## MATERIAL SUPPLIED
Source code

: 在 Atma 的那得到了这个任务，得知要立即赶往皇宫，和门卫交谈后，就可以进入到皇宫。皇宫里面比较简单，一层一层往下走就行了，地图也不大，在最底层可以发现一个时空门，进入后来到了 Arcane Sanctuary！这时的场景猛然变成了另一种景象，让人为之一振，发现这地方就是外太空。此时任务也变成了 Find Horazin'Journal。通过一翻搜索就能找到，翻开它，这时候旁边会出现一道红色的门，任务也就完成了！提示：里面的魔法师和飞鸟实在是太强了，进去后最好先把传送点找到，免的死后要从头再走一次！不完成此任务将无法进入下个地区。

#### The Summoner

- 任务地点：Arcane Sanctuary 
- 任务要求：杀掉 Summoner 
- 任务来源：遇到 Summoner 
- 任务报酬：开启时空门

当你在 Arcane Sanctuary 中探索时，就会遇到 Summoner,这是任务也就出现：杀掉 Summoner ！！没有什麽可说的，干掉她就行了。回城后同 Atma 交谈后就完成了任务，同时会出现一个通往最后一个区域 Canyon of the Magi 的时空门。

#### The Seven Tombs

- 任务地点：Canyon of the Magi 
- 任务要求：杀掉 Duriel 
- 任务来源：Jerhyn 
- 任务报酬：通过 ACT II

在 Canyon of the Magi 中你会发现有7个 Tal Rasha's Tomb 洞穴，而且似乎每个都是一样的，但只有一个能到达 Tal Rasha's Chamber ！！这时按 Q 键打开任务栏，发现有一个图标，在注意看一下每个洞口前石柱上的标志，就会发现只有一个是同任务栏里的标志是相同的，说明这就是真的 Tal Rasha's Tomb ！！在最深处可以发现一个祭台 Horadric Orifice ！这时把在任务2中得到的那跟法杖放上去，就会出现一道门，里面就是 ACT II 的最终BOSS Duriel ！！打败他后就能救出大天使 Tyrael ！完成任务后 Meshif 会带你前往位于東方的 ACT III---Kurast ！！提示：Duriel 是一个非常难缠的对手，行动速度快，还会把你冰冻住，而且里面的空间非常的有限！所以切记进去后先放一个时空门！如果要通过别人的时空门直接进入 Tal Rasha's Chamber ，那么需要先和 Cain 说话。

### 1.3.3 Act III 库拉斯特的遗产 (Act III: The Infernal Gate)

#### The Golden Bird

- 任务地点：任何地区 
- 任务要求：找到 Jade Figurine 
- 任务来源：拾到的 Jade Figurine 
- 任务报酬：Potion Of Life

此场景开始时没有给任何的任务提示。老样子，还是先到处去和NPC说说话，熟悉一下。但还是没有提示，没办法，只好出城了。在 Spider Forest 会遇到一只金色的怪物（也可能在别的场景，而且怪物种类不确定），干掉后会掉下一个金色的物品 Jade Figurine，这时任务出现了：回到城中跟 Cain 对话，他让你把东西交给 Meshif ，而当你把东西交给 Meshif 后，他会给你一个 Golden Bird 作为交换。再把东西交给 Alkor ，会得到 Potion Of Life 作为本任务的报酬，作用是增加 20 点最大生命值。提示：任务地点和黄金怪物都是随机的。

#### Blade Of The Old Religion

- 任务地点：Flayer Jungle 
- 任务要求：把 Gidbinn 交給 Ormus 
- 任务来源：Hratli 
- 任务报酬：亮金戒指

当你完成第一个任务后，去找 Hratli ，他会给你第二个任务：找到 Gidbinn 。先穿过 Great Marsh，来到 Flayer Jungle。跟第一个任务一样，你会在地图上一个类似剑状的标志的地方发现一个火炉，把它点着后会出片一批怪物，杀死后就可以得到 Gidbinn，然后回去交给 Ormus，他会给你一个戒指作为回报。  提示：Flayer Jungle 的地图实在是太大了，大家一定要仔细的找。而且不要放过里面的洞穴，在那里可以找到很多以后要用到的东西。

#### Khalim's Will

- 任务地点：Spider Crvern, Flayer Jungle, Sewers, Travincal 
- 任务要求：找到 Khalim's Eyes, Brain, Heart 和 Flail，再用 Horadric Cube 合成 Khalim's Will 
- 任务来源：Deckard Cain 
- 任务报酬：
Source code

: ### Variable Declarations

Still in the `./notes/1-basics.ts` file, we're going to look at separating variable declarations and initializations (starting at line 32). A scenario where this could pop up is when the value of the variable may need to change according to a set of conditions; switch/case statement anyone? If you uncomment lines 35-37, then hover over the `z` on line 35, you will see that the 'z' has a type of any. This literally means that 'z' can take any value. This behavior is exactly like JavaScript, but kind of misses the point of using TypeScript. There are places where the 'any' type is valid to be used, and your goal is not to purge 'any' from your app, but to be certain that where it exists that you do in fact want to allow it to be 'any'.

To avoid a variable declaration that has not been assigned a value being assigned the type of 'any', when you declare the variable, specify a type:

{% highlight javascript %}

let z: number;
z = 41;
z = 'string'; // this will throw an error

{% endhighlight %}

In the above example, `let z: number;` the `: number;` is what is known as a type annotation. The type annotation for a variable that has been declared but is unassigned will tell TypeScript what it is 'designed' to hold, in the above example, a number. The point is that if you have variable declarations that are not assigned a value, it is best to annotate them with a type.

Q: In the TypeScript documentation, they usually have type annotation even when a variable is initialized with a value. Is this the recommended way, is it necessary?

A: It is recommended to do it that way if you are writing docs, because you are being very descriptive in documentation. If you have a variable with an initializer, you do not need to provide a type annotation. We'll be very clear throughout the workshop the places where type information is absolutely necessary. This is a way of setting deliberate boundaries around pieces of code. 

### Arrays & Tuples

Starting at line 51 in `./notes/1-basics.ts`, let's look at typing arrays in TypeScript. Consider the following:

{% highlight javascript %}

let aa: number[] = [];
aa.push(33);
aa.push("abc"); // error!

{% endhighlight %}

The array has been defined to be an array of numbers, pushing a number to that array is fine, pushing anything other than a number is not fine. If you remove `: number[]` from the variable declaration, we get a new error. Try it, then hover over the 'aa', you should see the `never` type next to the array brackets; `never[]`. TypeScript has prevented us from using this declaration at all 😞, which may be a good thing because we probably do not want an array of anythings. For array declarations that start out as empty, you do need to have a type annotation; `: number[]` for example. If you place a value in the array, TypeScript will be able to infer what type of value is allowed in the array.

## EXERCISE PROMPT
For this exercise, all the data must be repeated exactly.

## YOUR RESPONSE
Source code

: 在 Atma 的那得到了这个任务，得知要立即赶往皇宫，和门卫交谈后，就可以进入到皇宫。皇宫里面比较简单，一层一层往下走就行了，地图也不大，在最底层可以发现一个时空门，进入后来到了 Arcane Sanctuary！这时的场景猛然变成了另一种景象，让人为之一振，发现这地方就是外太空。此时任务也变成了 Find Horazin'Journal。通过一翻搜索就能找到，翻开它，这时候旁边会出现一道红色的门，任务也就完成了！提示：里面的魔法师和飞鸟实在是太强了，进去后最好先把传送点找到，免的死后要从头再走一次！不完成此任务将无法进入下个地区。

#### The Summoner

- 任务地点：Arcane Sanctuary 
- 任务要求：杀掉 Summoner 
- 任务来源：遇到 Summoner 
- 任务报酬：开启时空门

当你在 Arcane Sanctuary 中探索时，就会遇到 Summoner,这是任务也就出现：杀掉 Summoner ！！没有什麽可说的，干掉她就行了。回城后同 Atma 交谈后就完成了任务，同时会出现一个通往最后一个区域 Canyon of the Magi 的时空门。

#### The Seven Tombs

- 任务地点：Canyon of the Magi 
- 任务要求：杀掉 Duriel 
- 任务来源：Jerhyn 
- 任务报酬：通过 ACT II

在 Canyon of the Magi 中你会发现有7个 Tal Rasha's Tomb 洞穴，而且似乎每个都是一样的，但只有一个能到达 Tal Rasha's Chamber ！！这时按 Q 键打开任务栏，发现有一个图标，在注意看一下每个洞口前石柱上的标志，就会发现只有一个是同任务栏里的标志是相同的，说明这就是真的 Tal Rasha's Tomb ！！在最深处可以发现一个祭台 Horadric Orifice ！这时把在任务2中得到的那跟法杖放上去，就会出现一道门，里面就是 ACT II 的最终BOSS Duriel ！！打败他后就能救出大天使 Tyrael ！完成任务后 Meshif 会带你前往位于東方的 ACT III---Kurast ！！提示：Duriel 是一个非常难缠的对手，行动速度快，还会把你冰冻住，而且里面的空间非常的有限！所以切记进去后先放一个时空门！如果要通过别人的时空门直接进入 Tal Rasha's Chamber ，那么需要先和 Cain 说话。

### 1.3.3 Act III 库拉斯特的遗产 (Act III: The Infernal Gate)

#### The Golden Bird

- 任务地点：任何地区 
- 任务要求：找到 Jade Figurine 
- 任务来源：拾到的 Jade Figurine 
- 任务报酬：Potion Of Life

此场景开始时没有给任何的任务提示。老样子，还是先到处去和NPC说说话，熟悉一下。但还是没有提示，没办法，只好出城了。在 Spider Forest 会遇到一只金色的怪物（也可能在别的场景，而且怪物种类不确定），干掉后会掉下一个金色的物品 Jade Figurine，这时任务出现了：回到城中跟 Cain 对话，他让你把东西交给 Meshif ，而当你把东西交给 Meshif 后，他会给你一个 Golden Bird 作为交换。再把东西交给 Alkor ，会得到 Potion Of Life 作为本任务的报酬，作用是增加 20 点最大生命值。提示：任务地点和黄金怪物都是随机的。

#### Blade Of The Old Religion

- 任务地点：Flayer Jungle 
- 任务要求：把 Gidbinn 交給 Ormus 
- 任务来源：Hratli 
- 任务报酬：亮金戒指

当你完成第一个任务后，去找 Hratli ，他会给你第二个任务：找到 Gidbinn 。先穿过 Great Marsh，来到 Flayer Jungle。跟第一个任务一样，你会在地图上一个类似剑状的标志的地方发现一个火炉，把它点着后会出片一批怪物，杀死后就可以得到 Gidbinn，然后回去交给 Ormus，他会给你一个戒指作为回报。  提示：Flayer Jungle 的地图实在是太大了，大家一定要仔细的找。而且不要放过里面的洞穴，在那里可以找到很多以后要用到的东西。

#### Khalim's Will

- 任务地点：Spider Crvern, Flayer Jungle, Sewers, Travincal 
- 任务要求：找到 Khalim's Eyes, Brain, Heart 和 Flail，再用 Horadric Cube 合成 Khalim's Will 
- 任务来源：Deckard Cain 
- 任务报酬：
Source code

: ### Variable Declarations

Still in the `./notes/1-basics.ts` file, we're going to look at separating variable declarations and initializations (starting at line 32). A scenario where this could pop up is when the value of the variable may need to change according to a set of conditions; switch/case statement anyone? If you uncomment lines 35-37, then hover over the `z` on line 35, you will see that the 'z' has a type of any. This literally means that 'z' can take any value. This behavior is exactly like JavaScript, but kind of misses the point of using TypeScript. There are places where the 'any' type is valid to be used, and your goal is not to purge 'any' from your app, but to be certain that where it exists that you do in fact want to allow it to be 'any'.

To avoid a variable declaration that has not been assigned a value being assigned the type of 'any', when you declare the variable, specify a type:

{% highlight javascript %}

let z: number;
z = 41;
z = 'string'; // this will throw an error

{% endhighlight %}

In the above example, `let z: number;` the `: number;` is what is known as a type annotation. The type annotation for a variable that has been declared but is unassigned will tell TypeScript what it is 'designed' to hold, in the above example, a number. The point is that if you have variable declarations that are not assigned a value, it is best to annotate them with a type.

Q: In the TypeScript documentation, they usually have type annotation even when a variable is initialized with a value. Is this the recommended way, is it necessary?

A: It is recommended to do it that way if you are writing docs, because you are being very descriptive in documentation. If you have a variable with an initializer, you do not need to provide a type annotation. We'll be very clear throughout the workshop the places where type information is absolutely necessary. This is a way of setting deliberate boundaries around pieces of code. 

### Arrays & Tuples

Starting at line 51 in `./notes/1-basics.ts`, let's look at typing arrays in TypeScript. Consider the following:

{% highlight javascript %}

let aa: number[] = [];
aa.push(33);
aa.push("abc"); // error!

{% endhighlight %}

The array has been defined to be an array of numbers, pushing a number to that array is fine, pushing anything other than a number is not fine. If you remove `: number[]` from the variable declaration, we get a new error. Try it, then hover over the 'aa', you should see the `never` type next to the array brackets; `never[]`. TypeScript has prevented us from using this declaration at all 😞, which may be a good thing because we probably do not want an array of anythings. For array declarations that start out as empty, you do need to have a type annotation; `: number[]` for example. If you place a value in the array, TypeScript will be able to infer what type of value is allowed in the array.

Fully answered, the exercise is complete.